Analyse critique du secteur financier

19 Novembre 2020

| Tribune de Genève

Cette crise ne tombe pas du ciel

Un vaccin efficace, puis deux, puis trois, une immunisation progressive de la population, le réveil de l’activité économique l’été prochain… Et le tour serait donc joué? Pas si vite, avertit Marc Chesney, professeur de finance à l’Université de Zurich, membre de Finance Watch et président de l’Association pour le renouvellement de l’enseignement et de la recherche en économie et finance (AREF). Pourfendeur des excès de la finance, l’auteur de «La crise permanente » exhorte à revenir sur les causes profondes de cette pandémie, tout aussi économiques que sanitaires. Il figure au sein du comité référendaire Micro-impôt, qui a déjà réuni 30’000 signatures. 

Marc Chesney, comment les dérives de notre système économique peuvent-elles être à l’origine de la pandémie qui a marqué cette année 2020?

Aux yeux de beaucoup d’économistes, cette crise sanitaire tombe en quelque sorte du ciel. Alors que ses origines sont à chercher du côté de la déforestation et de la perte de deux tiers des espèces vivantes. D’autres pandémies sont à nos portes et il est urgent de réfléchir de manière critique à la mondialisation de l’économie, qui favorise leur propagation. Arrêtons de nous limiter à ses seules conséquences en pariant sur un vaccin miracle. Il s’agit de traiter les causes de ces épidémies.

Avant la crise, les milieux financiers n’étaient-ils pas en train d’intégrer ce défi planétaire dans leurs décisions, en demandant un système de fixation du prix du CO2 à un niveau élevé?
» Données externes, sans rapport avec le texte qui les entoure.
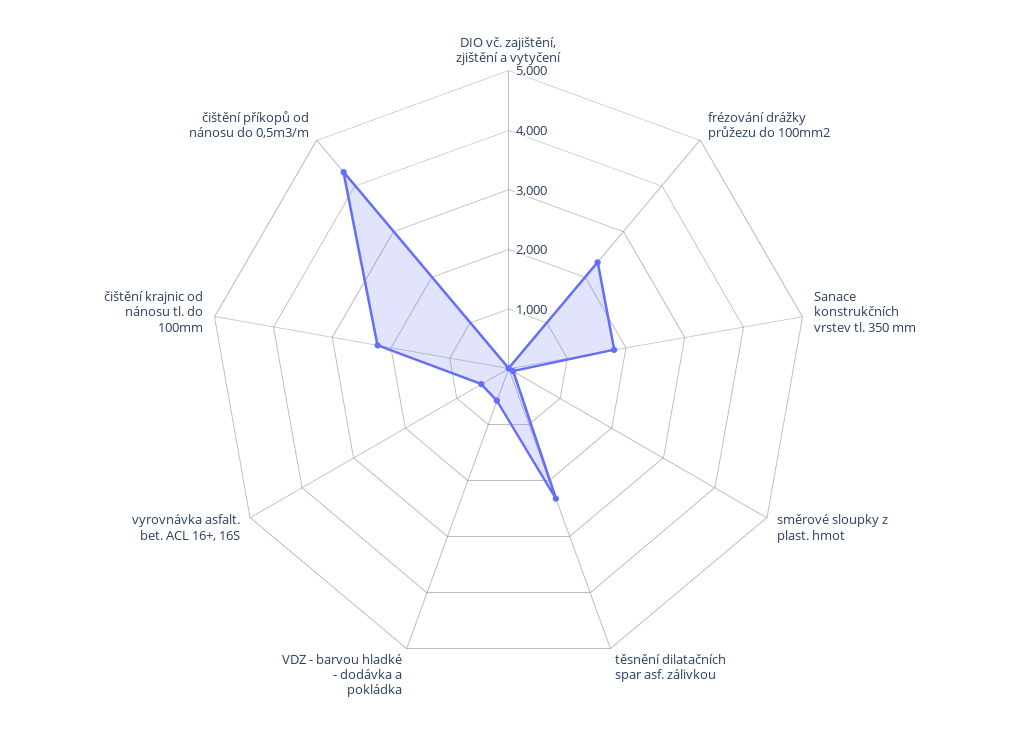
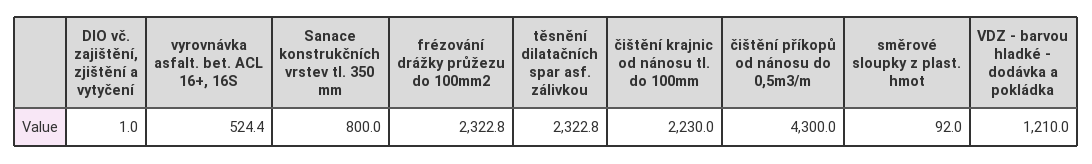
  {
    "DIO vč. zajištění, zjištění a vytyčení": 1,
    "frézování drážky průžezu do 100mm2": 2322.8,
-   "Sanace konstrukčních vrstev tl. 350 mm": 1800,
+   "Sanace konstrukčních vrstev tl. 350 mm": 800,
    "směrové sloupky z plast. hmot": 92,
    "těsnění dilatačních spar asf. zálivkou": 2322.8,
-   "VDZ - barvou hladké - dodávka a pokládka": 600,
+   "VDZ - barvou hladké - dodávka a pokládka": 1210,
    "vyrovnávka asfalt. bet. ACL 16+, 16S": 524.4,
    "čištění krajnic od nánosu tl. do 100mm": 2230,
    "čištění příkopů od nánosu do 0,5m3/m": 4300
  }

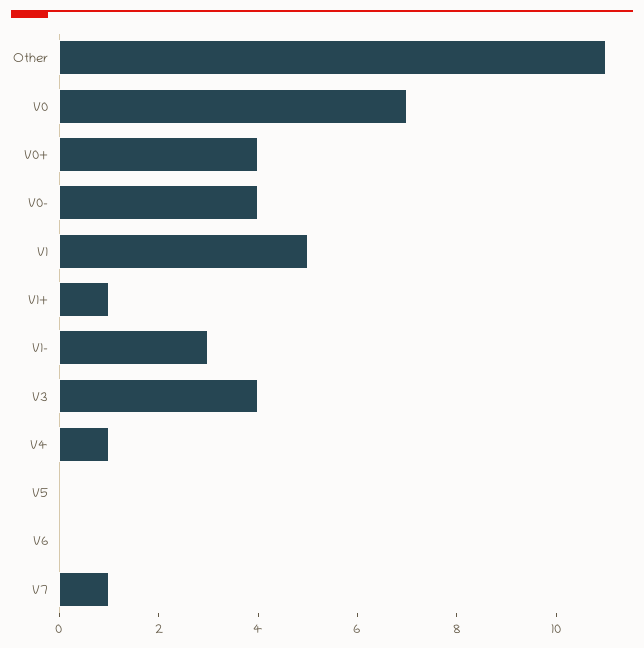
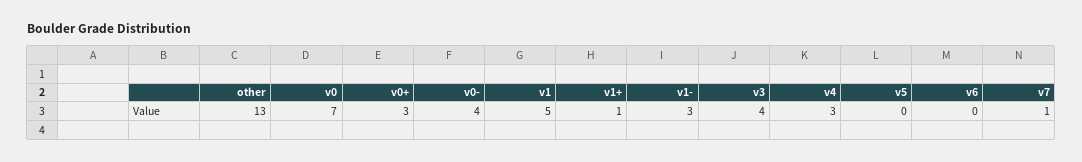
  {
-   "Other": 11,
+   "Other": 13,
    "V0": 7,
-   "V0+": 4,
+   "V0+": 3,
    "V0-": 4,
    "V1": 5,
    "V1+": 1,
    "V1-": 3,
    "V3": 4,
-   "V4": 1,
+   "V4": 3,
    "V5": 0,
    "V6": 0,
    "V7": 1
  }

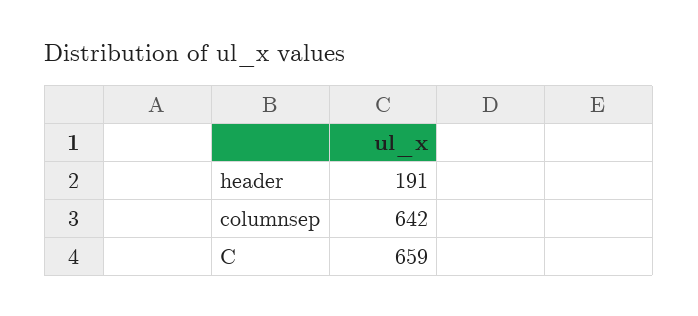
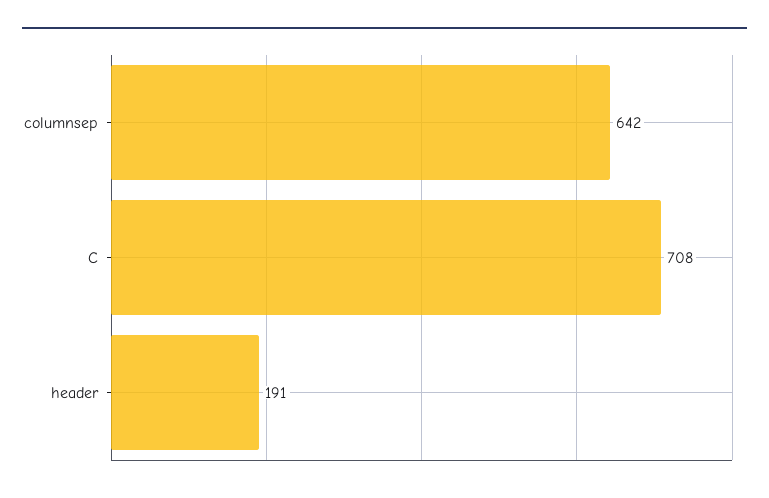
  {
    "header": 191,
    "columnsep": 642,
-   "C": 659
+   "C": 708
  }

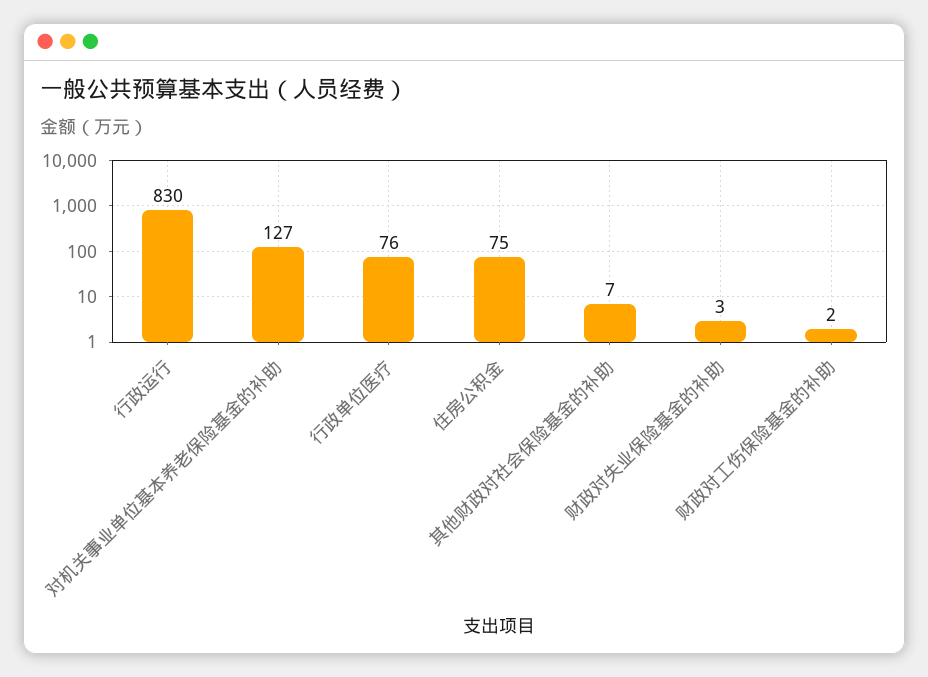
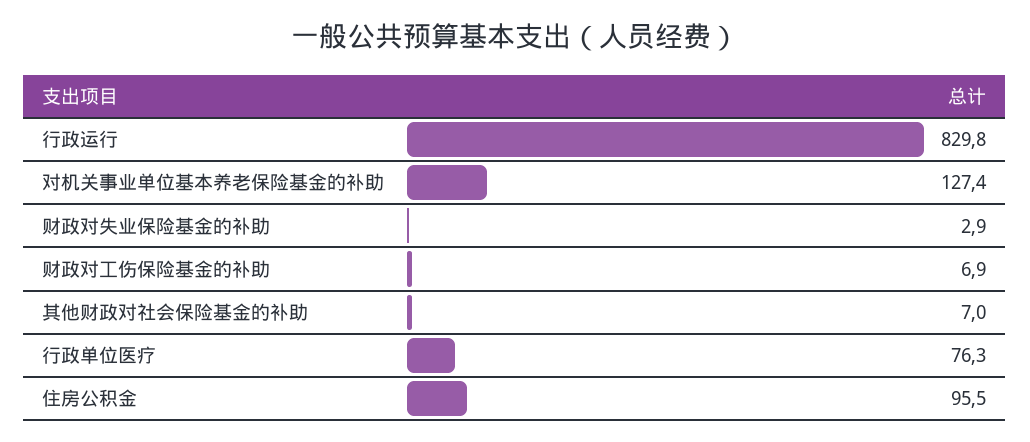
  {
    "行政运行": 829.8,
    "对机关事业单位基本养老保险基金的补助": 127.4,
    "行政单位医疗": 76.3,
-   "住房公积金": 75,
+   "住房公积金": 95.5,
    "其他财政对社会保险基金的补助": 7,
    "财政对失业保险基金的补助": 2.9,
-   "财政对工伤保险基金的补助": 2
+   "财政对工伤保险基金的补助": 6.9
  }

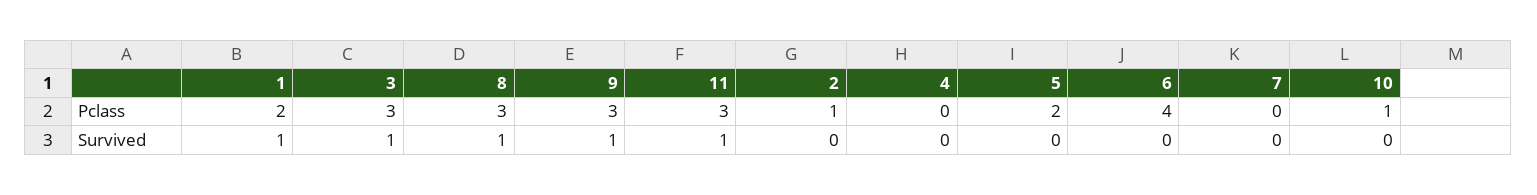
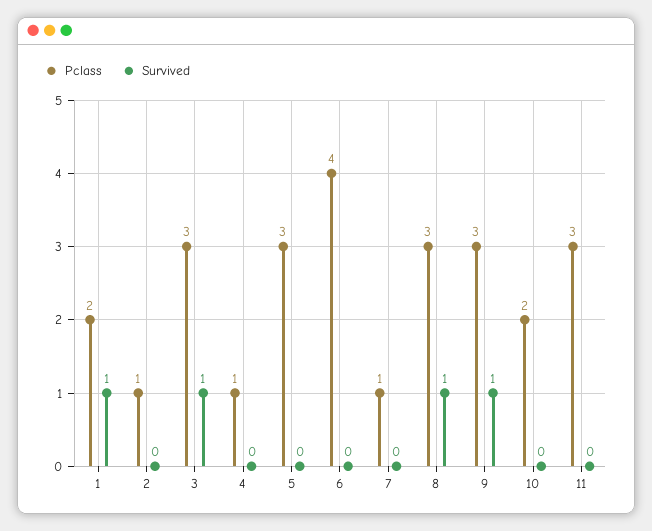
  {
    "Pclass": {
      "1": 2,
      "3": 3,
      "8": 3,
      "9": 3,
      "11": 3,
      "2": 1,
-     "4": 0,
+     "4": 1,
-     "5": 2,
+     "5": 3,
      "6": 4,
-     "7": 0,
+     "7": 1,
-     "10": 1
+     "10": 2
    },
    "Survived": {
      "1": 1,
      "3": 1,
      "8": 1,
      "9": 1,
-     "11": 1,
+     "11": 0,
      "2": 0,
      "4": 0,
      "5": 0,
      "6": 0,
      "7": 0,
      "10": 0
    }
  }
Un prix du CO2 plus élevé serait utile, mais ne changerait rien de fondamental au paradigme qui conduit à ces crises à répétition: nos économies empruntent pour générer de la croissance, une croissance qui, en retour, servirait à rembourser une partie des dettes… Cela ne fonctionne pas et déclenche les dégâts environnementaux conduisant à la pandémie que nous vivons.

Ces temps de crise ne rendent-ils pas inaudible cette remise en cause du système?

Non, car nous mettons en avant une solution simple, sans lourdeur administrative ni augmentation de la dette, destinée à soutenir tous ces indépendants et ces PME qui ne peuvent plus travailler. Intégrons la microtaxe dans le plan de relance de l’activité mis en place au niveau fédéral. Taxons l’ensemble des transactions électroniques, dont la masse représente… 150 fois le produit intérieur brut.

Le changement tient donc dans une taxe?

La microtaxe ne résout pas tous nos problèmes, mais elle présente de nombreux avantages. Elle se substitue notamment à la TVA pour être ponctionnée sur une base d’activité autrement plus large. En Suisse, elle pourrait générer 100 milliards de francs par an, de quoi financer aussi bien l’aide aux travailleurs indépendants, que le Covid-19 a mis à terre, que la transition énergétique. Il s’agit de mettre à jour un système fiscal archaïque. À l’heure de la numérisation d’une part croissante de notre activité – achat, travail, procédure administrative –, il est contre-productif de taxer le travail ou la consommation.

La Suisse avance-t-elle en solo?

Dans la zone euro, la discussion porte sur une taxation de certaines transactions financières, principalement sur les actions de grosses entreprises. Notre initiative va plus loin et vise la microtaxation, à hauteur d’un dixième de pour-cent, de toutes les transactions électroniques – achat par carte, ordre de vente d’un produit financier ou retrait au bancomat.